TASK TO COMPLETE
Say how many lines below contain the word "Letná". The number is the entire reply.

○ ○ ○

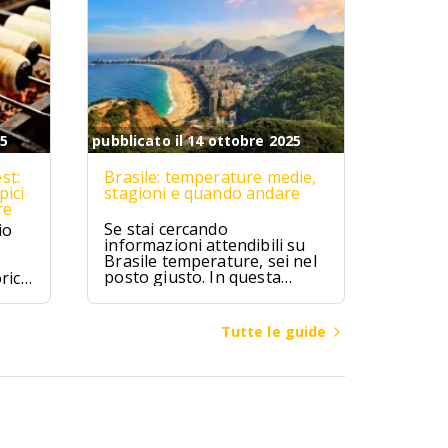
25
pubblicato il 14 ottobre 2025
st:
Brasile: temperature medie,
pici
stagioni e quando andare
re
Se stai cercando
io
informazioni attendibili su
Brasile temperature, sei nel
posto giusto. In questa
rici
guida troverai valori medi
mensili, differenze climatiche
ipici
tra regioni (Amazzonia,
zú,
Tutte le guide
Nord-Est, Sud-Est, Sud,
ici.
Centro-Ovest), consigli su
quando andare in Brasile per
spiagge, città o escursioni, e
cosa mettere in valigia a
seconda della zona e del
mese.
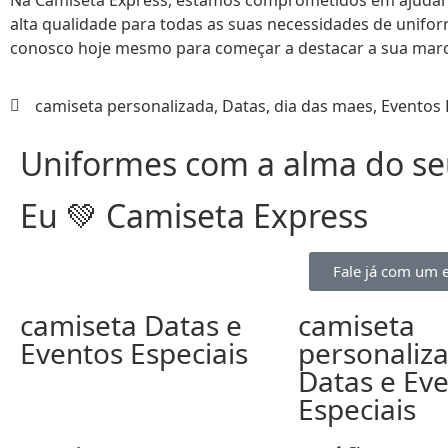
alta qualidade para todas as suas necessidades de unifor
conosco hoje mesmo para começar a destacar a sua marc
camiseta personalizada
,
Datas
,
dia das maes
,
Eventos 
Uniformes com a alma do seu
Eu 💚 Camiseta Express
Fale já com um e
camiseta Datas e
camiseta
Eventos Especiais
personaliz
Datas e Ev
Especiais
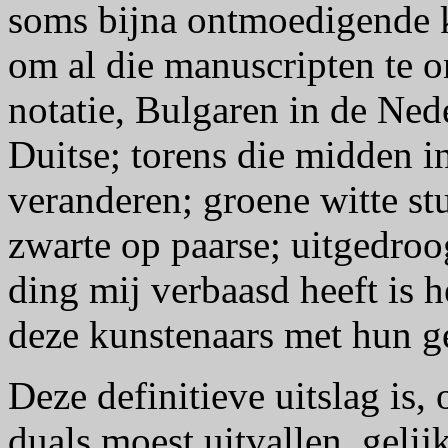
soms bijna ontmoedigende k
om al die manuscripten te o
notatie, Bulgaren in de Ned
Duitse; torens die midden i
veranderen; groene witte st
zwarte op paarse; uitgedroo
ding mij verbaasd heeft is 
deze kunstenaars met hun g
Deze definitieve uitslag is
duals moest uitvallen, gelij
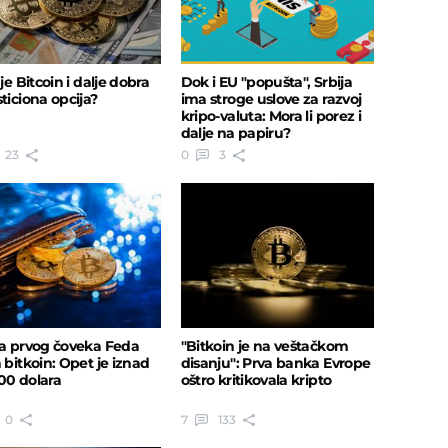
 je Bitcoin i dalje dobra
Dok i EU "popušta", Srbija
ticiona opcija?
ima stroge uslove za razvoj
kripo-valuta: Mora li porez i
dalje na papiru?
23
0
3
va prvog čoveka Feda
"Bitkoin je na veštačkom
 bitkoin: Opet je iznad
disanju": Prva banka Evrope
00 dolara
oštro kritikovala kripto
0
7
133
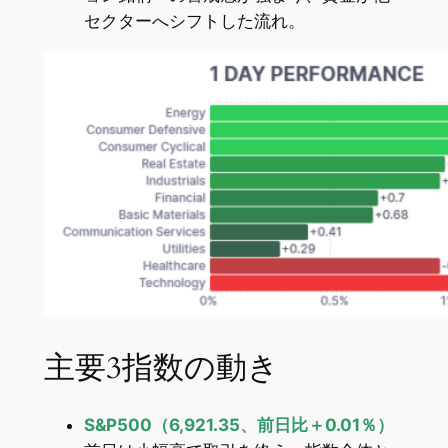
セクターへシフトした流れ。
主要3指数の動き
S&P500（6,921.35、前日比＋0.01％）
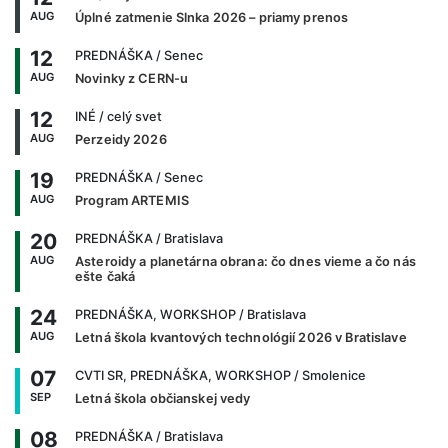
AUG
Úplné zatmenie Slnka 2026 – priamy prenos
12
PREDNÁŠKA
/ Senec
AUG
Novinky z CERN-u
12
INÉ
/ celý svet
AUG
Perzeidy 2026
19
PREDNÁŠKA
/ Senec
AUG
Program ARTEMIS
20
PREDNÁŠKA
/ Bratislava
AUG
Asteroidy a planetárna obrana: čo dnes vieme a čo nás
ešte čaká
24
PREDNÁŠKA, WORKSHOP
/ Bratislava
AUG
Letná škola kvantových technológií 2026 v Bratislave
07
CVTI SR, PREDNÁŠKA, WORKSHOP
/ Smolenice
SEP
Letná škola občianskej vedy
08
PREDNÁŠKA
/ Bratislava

○ ○ ○

TASK RESPONSE
2